#### ACTION ITEM
Your reply should repeat all records verbatim and contain no images.

#### AVAILABLE DATA
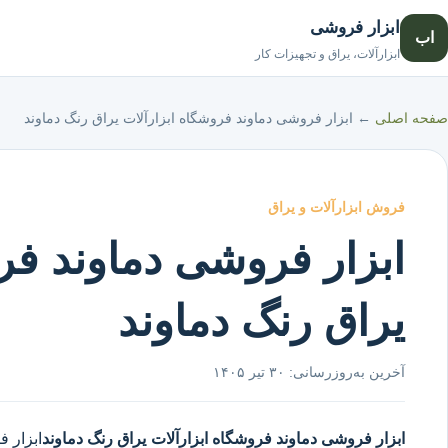
ابزار فروشی
اب
ابزارآلات، یراق و تجهیزات کار
صفحه اصلی
←
ابزار فروشی دماوند فروشگاه ابزارآلات یراق رنگ دماوند
فروش ابزارآلات و یراق
ابزار فروشی دماوند فر
یراق رنگ دماوند
آخرین به‌روزرسانی:
۳۰ تیر ۱۴۰۵
ابزار فروشی دماوند
فروشگاه ابزارآلات یراق رنگ دماوند
ابزار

#### ANSWER
ابزار فروشی
اب
ابزارآلات، یراق و تجهیزات کار
صفحه اصلی
←
ابزار فروشی دماوند فروشگاه ابزارآلات یراق رنگ دماوند
فروش ابزارآلات و یراق
ابزار فروشی دماوند فر
یراق رنگ دماوند
آخرین به‌روزرسانی:
۳۰ تیر ۱۴۰۵
ابزار فروشی دماوند
فروشگاه ابزارآلات یراق رنگ دماوند
ابزار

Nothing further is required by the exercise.